Personally, I do cringe when I see the varieties and amounts of imported ‘energy drinks’ and other high-sugar drinks on the market.
The state, through its agencies, such as, the NHIA, Food and Drugs Authority (FDA), the Ghana Standards Authority (GSA) the Ministry of Health (MoH) and the Ghana Health Service (GHS) all have a role to play in ensuring that the various alcoholic beverages on the market, including all manner of ‘bitters’ touted as aphrodisiacs that many young men in particular flock to, conform to the highest standards.
The NHIS cover should also include routine medical check-up for all registered members over 40 years and the general population under 40 years but with pre-existing health condition as standard.
This will help save the NHIA some costs as illnesses will be picked up early and treated, hence, reducing cost associated with patient hospitalisation.
Organ donor, transplantation policy
Sadly, many citizens die in road and other accidents in this country each year.
Without intending to sound morbid, renal failure patients abound, who could do with a kidney of such victims.
Especially in our part of the world, we view death from a rather morbid prism and would prefer not to discuss anything about it ahead of time.

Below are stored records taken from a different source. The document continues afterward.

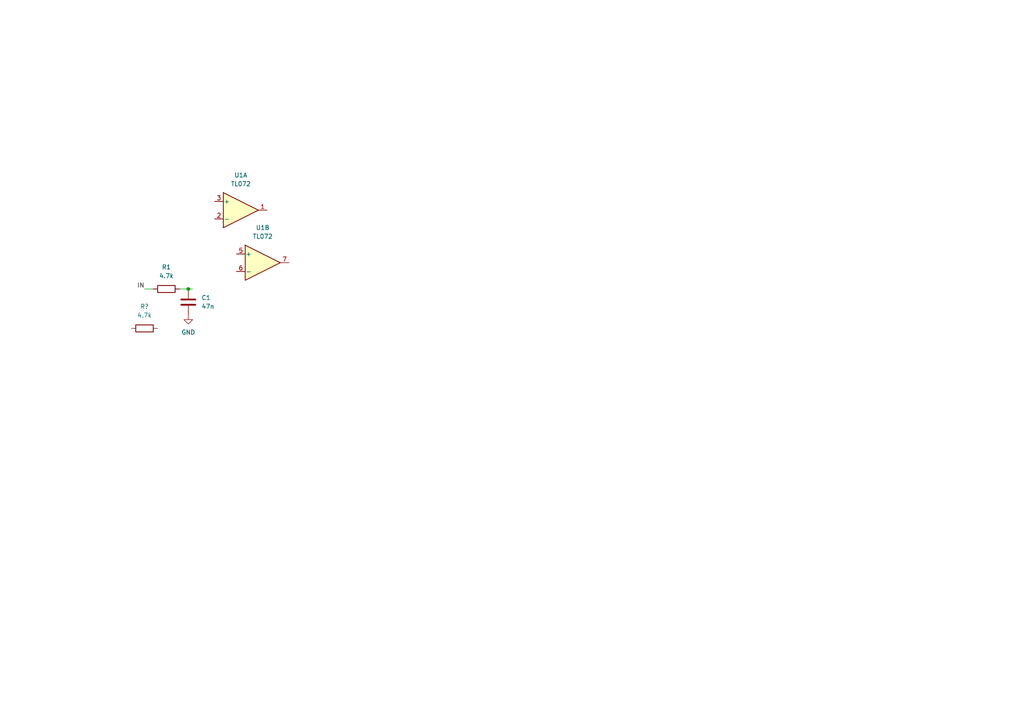
<source format=kicad_sch>
(kicad_sch (version 20211123) (generator eeschema)

  (uuid 43c0c215-67fd-443a-bdf3-7098913aeb91)

  (paper "A4")

  

  (junction (at 54.61 83.82) (diameter 0) (color 0 0 0 0)
    (uuid d142e889-fb5b-4809-b349-d95e6aaad36d)
  )

  (wire (pts (xy 54.61 83.82) (xy 55.88 83.82))
    (stroke (width 0) (type default) (color 0 0 0 0))
    (uuid 4a85914f-0b89-4f86-b7c4-fab1eda261f2)
  )
  (wire (pts (xy 41.91 83.82) (xy 44.45 83.82))
    (stroke (width 0) (type default) (color 0 0 0 0))
    (uuid 4ca04e9b-c9b6-4423-8fcf-45587d836ced)
  )
  (wire (pts (xy 52.07 83.82) (xy 54.61 83.82))
    (stroke (width 0) (type default) (color 0 0 0 0))
    (uuid d4faa364-802d-4031-8b74-4f52a3839cc4)
  )

  (label "IN" (at 41.91 83.82 180)
    (effects (font (size 1.27 1.27)) (justify right bottom))
    (uuid 26a56be9-11d2-45ad-8d05-0d783e74c12b)
  )

  (symbol (lib_id "Amplifier_Operational:TL072") (at 69.85 60.96 0) (unit 1)
    (in_bom yes) (on_board yes) (fields_autoplaced)
    (uuid 048722de-3cab-458e-9d5d-2aa125373db3)
    (property "Reference" "U1" (id 0) (at 69.85 50.8 0))
    (property "Value" "TL072" (id 1) (at 69.85 53.34 0))
    (property "Footprint" "" (id 2) (at 69.85 60.96 0)
      (effects (font (size 1.27 1.27)) hide)
    )
    (property "Datasheet" "http://www.ti.com/lit/ds/symlink/tl071.pdf" (id 3) (at 69.85 60.96 0)
      (effects (font (size 1.27 1.27)) hide)
    )
    (pin "1" (uuid ebe5974b-d61f-4917-a816-df07f98364ab))
    (pin "2" (uuid 1d46ced0-de0d-404e-ac1f-093d8fc4c19e))
    (pin "3" (uuid 0d40de80-3469-4845-a0bf-c107b00526e1))
    (pin "5" (uuid 2a426d70-a887-4054-9ce4-76ca83c62999))
    (pin "6" (uuid ccebc62c-9e5d-45e6-9ffd-48407f19c411))
    (pin "7" (uuid bd5eabc4-1340-450a-b275-bc80964be8d7))
    (pin "4" (uuid 46249e94-350b-4140-9508-ca8b65556498))
    (pin "8" (uuid cefcbf00-0c8c-4be4-8236-6b8cbbe9e5a4))
  )

  (symbol (lib_id "Device:R") (at 48.26 83.82 90) (unit 1)
    (in_bom yes) (on_board yes) (fields_autoplaced)
    (uuid 30d9656c-5ecb-4369-a556-d83cf9e63119)
    (property "Reference" "R1" (id 0) (at 48.26 77.47 90))
    (property "Value" "4.7k" (id 1) (at 48.26 80.01 90))
    (property "Footprint" "" (id 2) (at 48.26 85.598 90)
      (effects (font (size 1.27 1.27)) hide)
    )
    (property "Datasheet" "~" (id 3) (at 48.26 83.82 0)
      (effects (font (size 1.27 1.27)) hide)
    )
    (pin "1" (uuid fafdc752-bd8b-48b6-9cf7-bb00ec5fc454))
    (pin "2" (uuid 347f771d-460b-42a5-bf9b-d44d707a50dc))
  )

  (symbol (lib_id "power:GND") (at 54.61 91.44 0) (unit 1)
    (in_bom yes) (on_board yes) (fields_autoplaced)
    (uuid 56c2c00e-d976-42df-b87e-8c1381400921)
    (property "Reference" "#PWR01" (id 0) (at 54.61 97.79 0)
      (effects (font (size 1.27 1.27)) hide)
    )
    (property "Value" "GND" (id 1) (at 54.61 96.404 0))
    (property "Footprint" "" (id 2) (at 54.61 91.44 0)
      (effects (font (size 1.27 1.27)) hide)
    )
    (property "Datasheet" "" (id 3) (at 54.61 91.44 0)
      (effects (font (size 1.27 1.27)) hide)
    )
    (pin "1" (uuid 4728f67e-6d6b-4cf9-a0f8-bf4ef9f5c16a))
  )

  (symbol (lib_id "Device:R") (at 41.91 95.25 90) (unit 1)
    (in_bom yes) (on_board yes) (fields_autoplaced)
    (uuid 701b9998-c51f-4af6-98a6-5aeeeb03b051)
    (property "Reference" "R?" (id 0) (at 41.91 88.9 90))
    (property "Value" "4.7k" (id 1) (at 41.91 91.44 90))
    (property "Footprint" "" (id 2) (at 41.91 97.028 90)
      (effects (font (size 1.27 1.27)) hide)
    )
    (property "Datasheet" "~" (id 3) (at 41.91 95.25 0)
      (effects (font (size 1.27 1.27)) hide)
    )
    (pin "1" (uuid aa61860a-b29e-46e4-b77f-10ee611737d5))
    (pin "2" (uuid d82fc5e6-fda3-4133-9fc8-45e4c46b367d))
  )

  (symbol (lib_id "Device:C") (at 54.61 87.63 0) (unit 1)
    (in_bom yes) (on_board yes) (fields_autoplaced)
    (uuid befb621b-9108-4a60-a80d-f373575f6150)
    (property "Reference" "C1" (id 0) (at 58.42 86.3599 0)
      (effects (font (size 1.27 1.27)) (justify left))
    )
    (property "Value" "47n" (id 1) (at 58.42 88.8999 0)
      (effects (font (size 1.27 1.27)) (justify left))
    )
    (property "Footprint" "" (id 2) (at 55.5752 91.44 0)
      (effects (font (size 1.27 1.27)) hide)
    )
    (property "Datasheet" "~" (id 3) (at 54.61 87.63 0)
      (effects (font (size 1.27 1.27)) hide)
    )
    (pin "1" (uuid e9eb2454-362f-4d34-9be4-ef94968987d8))
    (pin "2" (uuid 4cedf951-33d0-4161-93f5-9991c1955a6b))
  )

  (symbol (lib_id "Amplifier_Operational:TL072") (at 76.2 76.2 0) (unit 2)
    (in_bom yes) (on_board yes) (fields_autoplaced)
    (uuid f4e0963d-e3e1-43d1-8620-33bbb0bc3279)
    (property "Reference" "U1" (id 0) (at 76.2 66.04 0))
    (property "Value" "TL072" (id 1) (at 76.2 68.58 0))
    (property "Footprint" "" (id 2) (at 76.2 76.2 0)
      (effects (font (size 1.27 1.27)) hide)
    )
    (property "Datasheet" "http://www.ti.com/lit/ds/symlink/tl071.pdf" (id 3) (at 76.2 76.2 0)
      (effects (font (size 1.27 1.27)) hide)
    )
    (pin "1" (uuid 577ab919-23ea-4511-9fef-9f2ade5e22f0))
    (pin "2" (uuid 85ce4a31-9217-4fc2-8ae0-938ab15d3777))
    (pin "3" (uuid 0f8640cf-a5fb-4f2e-8ec3-d73fba55cd28))
    (pin "5" (uuid c462a7f3-1405-44e0-8a8a-069a2ea7d907))
    (pin "6" (uuid 2e2faac7-c7d0-4254-a935-ef3c3ef370fe))
    (pin "7" (uuid 4f42e573-98d1-46fe-8981-9c6dbec04078))
    (pin "4" (uuid 34922c93-555c-49fe-b0d2-feace845b0b2))
    (pin "8" (uuid 904bf13a-eda0-4320-a12c-42763482e512))
  )

  (sheet_instances
    (path "/" (page "1"))
  )

  (symbol_instances
    (path "/56c2c00e-d976-42df-b87e-8c1381400921"
      (reference "#PWR01") (unit 1) (value "GND") (footprint "")
    )
    (path "/befb621b-9108-4a60-a80d-f373575f6150"
      (reference "C1") (unit 1) (value "47n") (footprint "")
    )
    (path "/30d9656c-5ecb-4369-a556-d83cf9e63119"
      (reference "R1") (unit 1) (value "4.7k") (footprint "")
    )
    (path "/701b9998-c51f-4af6-98a6-5aeeeb03b051"
      (reference "R?") (unit 1) (value "4.7k") (footprint "")
    )
    (path "/048722de-3cab-458e-9d5d-2aa125373db3"
      (reference "U1") (unit 1) (value "TL072") (footprint "")
    )
    (path "/f4e0963d-e3e1-43d1-8620-33bbb0bc3279"
      (reference "U1") (unit 2) (value "TL072") (footprint "")
    )
  )
)

</source>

But as Shakespeare reminds us in his play ‘Julius Caesar’, ‘death, a necessary end, will come when it will come.’
I believe with a well-thought-out government-led organ donation and transplantation policy, drive and public education, attitudes may change to make people comfortable with becoming organ donors and signing up for same while alive.
Equally, we must build and enhance the medical capability in organ donation surgeries within our Ghanaian medical systems, both in terms of equipment and skills.
Finally, we must consider allowing or encouraging citizens on the NHIS who have the means to scale up their premiums to include dialysis treatment or other expensive medical interventions should the need arise.
I would suggest having a standard NHIS cover for what it covers today, Silver to cover Dialysis and some Cancers and Gold membership to cover all other illness with an accordingly adjusted premiums in order to sustain the NHIS.
While this would admittedly be of little comfort to many of our citizens who earn very little or nothing, I strongly believe at least a decent premium will be affordable to a considerable number of people and therefore save them from great worry should that time arrive.
The conversation on the scourge of renal failure and its attendant issues cannot, and must not, be ignored.